Brain Dysfunction in LAMA2-Related Congenital Muscular Dystrophy: Lessons From Human Case Reports and Mouse Models

Abstract

Laminin α2 gene (LAMA2)-related Congenital Muscular Dystrophy (CMD) was distinguished by a defining central nervous system (CNS) abnormality-aberrant white matter signals by MRI-when first described in the 1990s. In the past 25 years, researchers and clinicians have expanded our knowledge of brain involvement in LAMA2-related CMD, also known as Congenital Muscular Dystrophy Type 1A (MDC1A). Neurological changes in MDC1A can be structural, including lissencephaly and agyria, as well as functional, including epilepsy and intellectual disability. Mouse models of MDC1A include both spontaneous and targeted LAMA2 mutations and range from a partial loss of LAMA2 function (e.g., dy^2J/dy^2J ), to a complete loss of LAMA2 expression (dy ^3K/dy ^3K). Diverse cellular and molecular changes have been reported in the brains of MDC1A mouse models, including blood-brain barrier dysfunction, altered neuro- and gliogenesis, changes in synaptic plasticity, and decreased myelination, providing mechanistic insight into potential neurological dysfunction in MDC1A. In this review article, we discuss selected studies that illustrate the potential scope and complexity of disturbances in brain development in MDC1A, and as well as highlight mechanistic insights that are emerging from mouse models.

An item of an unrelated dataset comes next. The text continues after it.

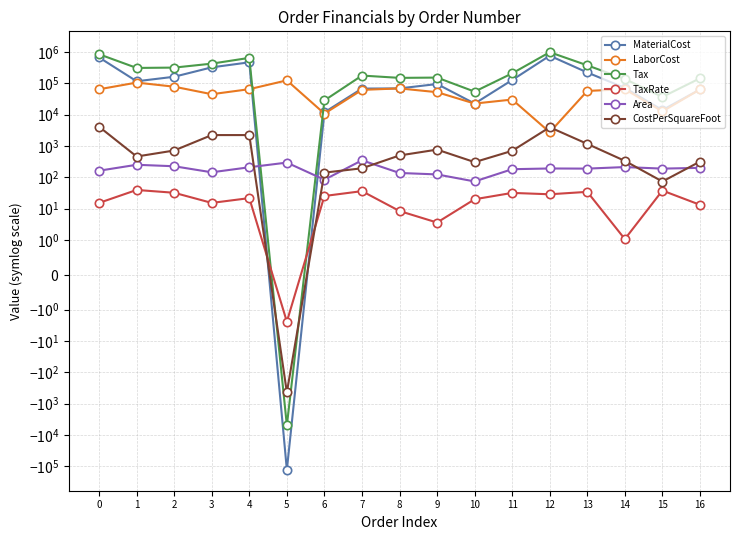

What is the spread (max minus min) of values at 3?

425523.9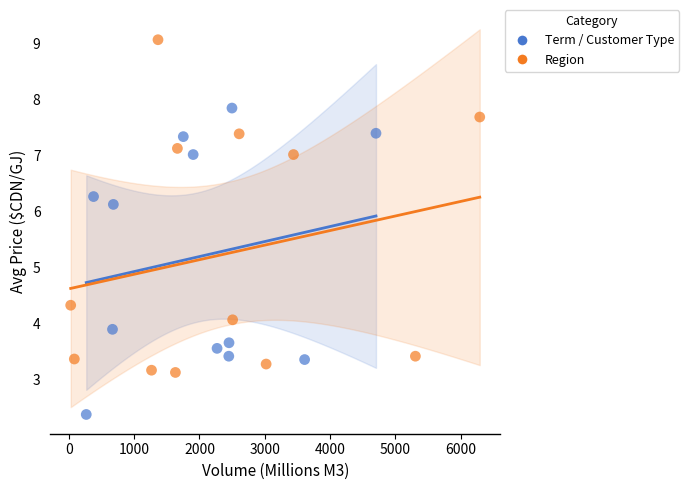

Which series contains the lowest Y value?

Term / Customer Type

Keywords: LAMA2; MDC1A; brain development; congenital muscular dystrophy; dystroglycanopathies; laminin.

Figure 1

The Dystrophin-Glycoprotein Complex (DGC) in skeletal muscle and its related muscular dystrophies. Abbreviations: MDC1A, Congenital Muscular Dystrophy Type 1A; LGMD, Limb-Girdle Muscular Dystrophy; DMD, Duchenne Muscular Dystrophy; BMD, Becker Muscular Dystrophy; FCMD, Fukuyama Congenital Muscular Dystrophy; MDC1C, Congenital Muscular Dystrophy Type 1C; MDC1D, Congenital Muscular Dystrophy Type 1D; WWS, Walker–Warburg Syndrome; MEB, Muscle–eye–brain disease.

Figure 2

Laminin α2 in the ventricular-subventricular zone (VZ-SVZ) neural stem cell (NSC) niche. (A) Laminin α2 influences NSC proliferation and differentiation. It influences neurogenesis and gliogenesis in the VZ-SVZ, as well as the proliferation and survival of progenitors for midbrain dopaminergic neurons. (B) Oligodendrogenesis and myelination are influenced by LAMA2 expression. In particular, LAMA2 expression influences the survival and differentiation of oligodendrocyte precursor cells (OPCs) as well as the maturation of oligodendrocytes.

Figure 3

Functional roles of laminin α2 in other areas of the central nervous system (CNS). (A) Blood-brain barrier integrity is regulated by LAMA2 expression. Inset depicts laminin interaction with dystroglycan, which helps to cluster aquaporin-4 channels at barrier astrocytic endfeet. (B) Laminin α2 influences long-term synaptic plasticity. Inset depicts laminin interaction with dystroglycan, which helps to mediate the clustering of GABA_A receptors at inhibitory synapses. (C) Neurite outgrowth and axon pathfinding are influenced by α2-containing laminins. Inset depicts laminin interaction with integrin α6β1 in neuronal growth cones, which helps to couple extracellular matrix (ECM) and the actin cytoskeleton as growth cones extend.

Figure 4

Cortical dysplasia and NSC dysfunction in Congenital Muscular Dystrophies (CMD). Left: normal cortical development. Right: abnormal cortical development in CMD. 1. Breached BM caused by mutations in DAG1 and GPR56 genes, or abnormal glycosylation by fukutin, FKRP, and LARGE1. 2. Impaired oligodendrogenesis due to loss of LAMA2 and DAG1 expression or function. 3. The detachment of NSCs due to the loss of a functional interaction between laminin α2 and β1 integrins. Inset: receptors mediate interactions between radial glial cell endfeet and with laminin α2: 1, Dystroglycan; 2, Integrin; 3, GPR56 and (possibly) GPR126. Abbreviations: BM, basement membrane; CP, cortical plate; IZ, intermediate zone; MZ/BM, Marginal Zone/Basement Membrane; NSC, neural stem cell; SVZ, subventricular zone; VZ, ventricular zone.